Challenge - Reword the passage of the DIDO specification starting with "Many years ago" and going on through "DIDO data specifications.", putting "catalog" wherever "database" occurs.

DIDO — Design Specification
DIDO Design Specification
Version 1.01
|
Warren Blatt
April 2005
Last Update: December 2011
|
JewishGen needs a way to accomodate small datasets and miscellaneous
lists of names in various formats, make them soundex-searchable, and
integrate them into geographic-based “All Country” databases.
Many years ago (circa 1997), we envisioned a database system
for managing small sets of data, which we nicknamed “DIDO”
(“Data In, Data Out”).
This system would allow for small user-contributed datasets to be
placed online easily, and become searchable in a central database.
Any user can contribute a "dataset" of any size or type —
even just a handful of records — as long as it conforms to
the DIDO data specifications.
In some ways, DIDO is similar to Ed Rosenbaum's
"Belarus Static Index",
"Belarus Names Database"
and
"Galicia Surname Index"
— except that DIDO data will be in an actual database,
and thus be phonetically and soundex-searchable, sortable, filterable,
etc., and with the data integrated into the JewishGen
“All Country”
databases.
DIDO is intended for simple lists of data — it is
not for extensive lists with many data fields per record.
Examples of simple lists are: membership lists of landsmanshaftn
and other organizations, voter/electors' lists, prenumerantn or
other donor lists, name indexes to books, etc. —
data which contains only a person's name plus perhaps one or two
other data fields. There are many such lists throughout
the JewishGen web site, in static form — on the
Yizkor Book Project site,
JewishGen KehilaLinks
pages (which the KehilaLinks coordinator is currently inventorying),
on various SIG pages, etc.

Data excerpt -
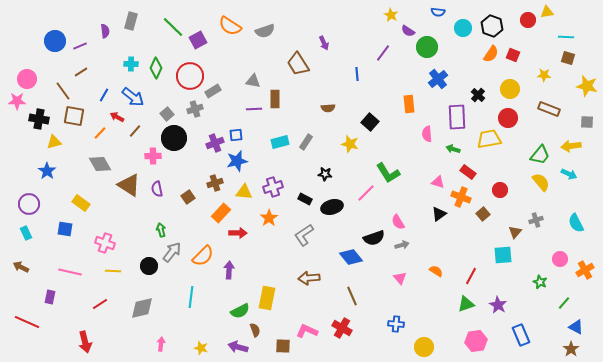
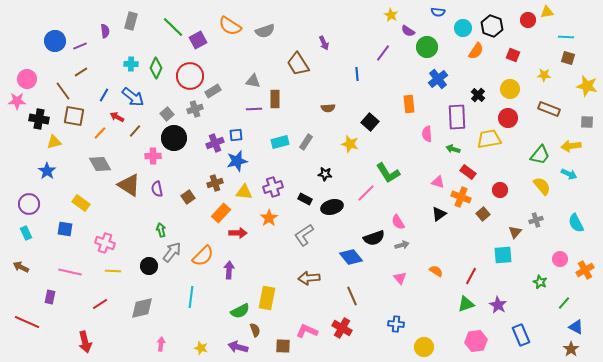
orange semicircle at (491, 54): moved 15 px left, 3 px up
yellow semicircle at (541, 182): moved 1 px right, 4 px down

Answer to the problem -
Many years ago (circa 1997), we envisioned a catalog system
for managing small sets of data, which we nicknamed “DIDO”
(“Data In, Data Out”).
This system would allow for small user-contributed datasets to be
placed online easily, and become searchable in a central catalog.
Any user can contribute a "dataset" of any size or type —
even just a handful of records — as long as it conforms to
the DIDO data specifications.